Echinacea is a widely used herbal remedy for the prevention and treatment of the common cold. Recently, many new insights concerning the molecular mode of action of the main lipophilic constituents, the alkamides, have renewed interest in this plant. In order to compare the bioavailability of alkamides from liquid and tablet preparations of E. purpurea (Echinaforce) in humans and to study the effects on ex vivo stimulated blood cells, a randomized, single-dose, crossover study with 10 (8 test, 2 placebo) volunteers has been performed. They received either 4 ml of the standardized E. purpurea (Echinaforce) tincture or 12 E. purpurea (Echinaforce) tablets or placebo. Both doses contained the same amount (0.07 mg) of the major alkamides, dodeca-2E,4E,8Z, 10E/Z-tetraenoic acid isobutylamides. Liquid chromatography electrospray ionization ion-trap mass spectrometry was used to determine the content of alkamides in serum. It was found that the arithmetic mean C(max) of dodeca-2E,4E, 8Z,10E/Z-tetraenoic acid isobutylamides absorbed after oral application of the Echinaforce tincture appeared after 30 min (0.40 ng/ml serum). In comparison, the t(max) of tablets was 45 min with a C(max) of 0.12 ng/ml. An ex vivo stimulation of blood by LPS was carried out to measure the influence of E. purpurea on the innate and adaptive immune system. Both E. purpurea preparations led to the same effects on the immune system according to the concentration of pro-inflammatory cytokines TNF-alpha and IL-8. 23 hours after oral application a significant down-regulation of TNF-alpha and IL-8 in LPS pre-stimulated whole blood was found. However, no significant changes in the concentration of IL-6 were observed. Although a quarter of the dodeca-2E,4E,8Z, 10E/Z-tetraenoic acid isobutylamides was absorbed from the tablets, the study shows that the formulations trigger the same effects on the measured immune parameters.

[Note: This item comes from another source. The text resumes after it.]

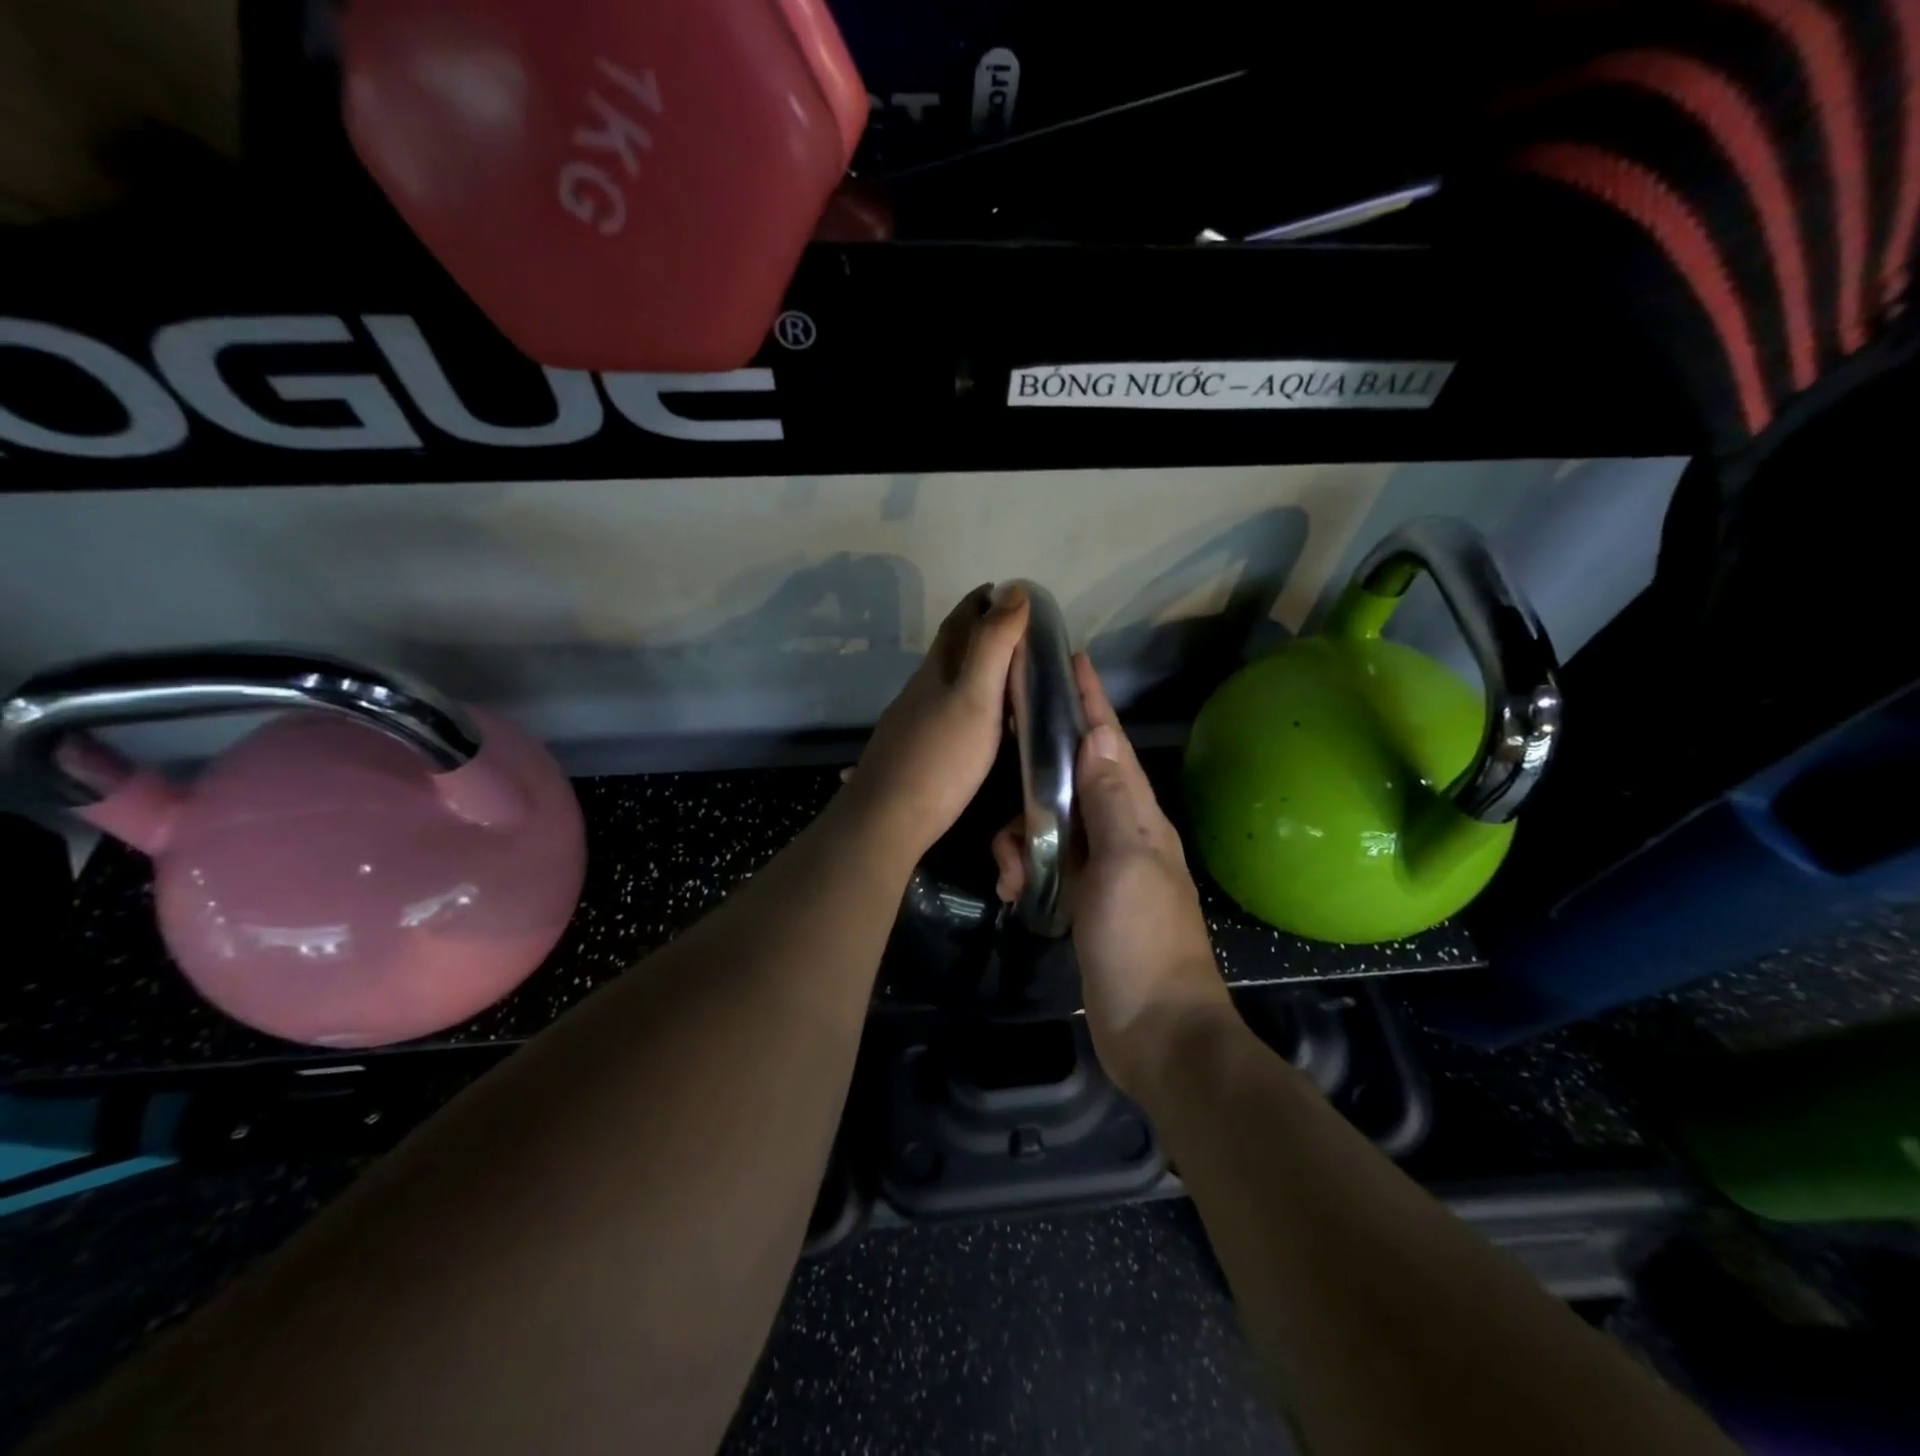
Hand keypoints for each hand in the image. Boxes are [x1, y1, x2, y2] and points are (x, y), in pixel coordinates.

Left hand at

Yamada K, Hung P, Park TK, Park PJ, Lim BO. A comparison of the immunostimulatory effects of the medicinal herbs Echinacea, Ashwagandha and Brahmi. J Ethnopharmacol. 2011;137(1):231-5.
Aims: Herbs, as food or medicine, can strengthen the body and increase its resistance to illnesses by acting on various components of the immune system. For example, Echinacea is noted for its ability to enhance immune function, primarily through activation of the innate immune responses. Here, we investigated the potential for two herbs commonly found in India, Ashwagandha (Withania somnifera) and Brahmi (Bacopa monnieri), to enhance immune function and compared their effects to that of Echinacea. Conclusion: Herbal remedies based on Echinacea, Brahmi, or Ashwagandha can enhance immune function by increasing immunoglobulin production. Furthermore, these herbal medicines might regulate antibody production by augmenting both Th1 and Th2 cytokine production.